- **Aim of the exercise**
When a line below contains the string "Cervix", show that line.

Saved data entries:
>>>

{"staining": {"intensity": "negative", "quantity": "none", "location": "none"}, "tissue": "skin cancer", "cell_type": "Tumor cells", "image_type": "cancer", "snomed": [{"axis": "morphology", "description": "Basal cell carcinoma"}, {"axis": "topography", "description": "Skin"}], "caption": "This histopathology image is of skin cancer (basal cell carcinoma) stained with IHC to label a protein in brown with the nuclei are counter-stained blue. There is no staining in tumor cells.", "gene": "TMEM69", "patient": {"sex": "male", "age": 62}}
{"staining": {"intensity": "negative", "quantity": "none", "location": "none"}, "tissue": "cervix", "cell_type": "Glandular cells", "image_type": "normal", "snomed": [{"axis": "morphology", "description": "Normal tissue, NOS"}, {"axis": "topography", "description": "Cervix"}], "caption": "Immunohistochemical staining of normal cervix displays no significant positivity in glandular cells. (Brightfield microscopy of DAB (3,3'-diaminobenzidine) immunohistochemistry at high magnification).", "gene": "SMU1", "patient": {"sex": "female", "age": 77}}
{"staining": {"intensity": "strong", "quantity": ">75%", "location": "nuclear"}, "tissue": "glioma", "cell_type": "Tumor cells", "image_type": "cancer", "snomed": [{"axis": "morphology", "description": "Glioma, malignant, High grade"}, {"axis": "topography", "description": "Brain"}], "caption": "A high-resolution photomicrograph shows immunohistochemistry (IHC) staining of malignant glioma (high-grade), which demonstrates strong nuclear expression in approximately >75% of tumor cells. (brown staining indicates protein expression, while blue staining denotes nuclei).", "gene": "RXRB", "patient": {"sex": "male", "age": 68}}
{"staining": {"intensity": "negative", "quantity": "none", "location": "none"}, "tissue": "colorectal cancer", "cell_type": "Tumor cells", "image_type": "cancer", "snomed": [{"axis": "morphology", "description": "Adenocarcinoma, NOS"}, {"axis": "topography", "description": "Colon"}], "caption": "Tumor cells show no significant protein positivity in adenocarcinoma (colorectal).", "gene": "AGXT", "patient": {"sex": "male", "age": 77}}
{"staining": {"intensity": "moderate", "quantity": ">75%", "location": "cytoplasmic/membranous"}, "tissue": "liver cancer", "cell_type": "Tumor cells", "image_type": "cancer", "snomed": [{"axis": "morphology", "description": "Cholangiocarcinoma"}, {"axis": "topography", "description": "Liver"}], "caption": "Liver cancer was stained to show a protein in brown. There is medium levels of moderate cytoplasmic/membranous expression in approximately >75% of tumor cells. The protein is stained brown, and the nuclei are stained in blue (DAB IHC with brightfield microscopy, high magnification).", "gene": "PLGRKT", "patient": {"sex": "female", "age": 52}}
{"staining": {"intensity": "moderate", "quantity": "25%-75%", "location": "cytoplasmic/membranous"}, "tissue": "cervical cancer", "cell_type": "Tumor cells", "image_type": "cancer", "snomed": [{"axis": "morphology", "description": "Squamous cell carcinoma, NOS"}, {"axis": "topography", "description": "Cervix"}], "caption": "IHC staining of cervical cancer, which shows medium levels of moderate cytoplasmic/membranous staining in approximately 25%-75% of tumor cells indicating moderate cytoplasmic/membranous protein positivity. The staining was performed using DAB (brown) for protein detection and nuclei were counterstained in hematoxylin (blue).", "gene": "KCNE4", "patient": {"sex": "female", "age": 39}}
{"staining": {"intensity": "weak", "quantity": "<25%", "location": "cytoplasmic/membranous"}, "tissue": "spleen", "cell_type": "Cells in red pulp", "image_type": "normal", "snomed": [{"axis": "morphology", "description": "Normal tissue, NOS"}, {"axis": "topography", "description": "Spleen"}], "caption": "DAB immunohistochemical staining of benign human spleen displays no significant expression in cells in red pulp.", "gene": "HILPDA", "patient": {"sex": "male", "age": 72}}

<<<

- **Result of the exercise**
{"staining": {"intensity": "negative", "quantity": "none", "location": "none"}, "tissue": "cervix", "cell_type": "Glandular cells", "image_type": "normal", "snomed": [{"axis": "morphology", "description": "Normal tissue, NOS"}, {"axis": "topography", "description": "Cervix"}], "caption": "Immunohistochemical staining of normal cervix displays no significant positivity in glandular cells. (Brightfield microscopy of DAB (3,3'-diaminobenzidine) immunohistochemistry at high magnification).", "gene": "SMU1", "patient": {"sex": "female", "age": 77}}
{"staining": {"intensity": "moderate", "quantity": "25%-75%", "location": "cytoplasmic/membranous"}, "tissue": "cervical cancer", "cell_type": "Tumor cells", "image_type": "cancer", "snomed": [{"axis": "morphology", "description": "Squamous cell carcinoma, NOS"}, {"axis": "topography", "description": "Cervix"}], "caption": "IHC staining of cervical cancer, which shows medium levels of moderate cytoplasmic/membranous staining in approximately 25%-75% of tumor cells indicating moderate cytoplasmic/membranous protein positivity. The staining was performed using DAB (brown) for protein detection and nuclei were counterstained in hematoxylin (blue).", "gene": "KCNE4", "patient": {"sex": "female", "age": 39}}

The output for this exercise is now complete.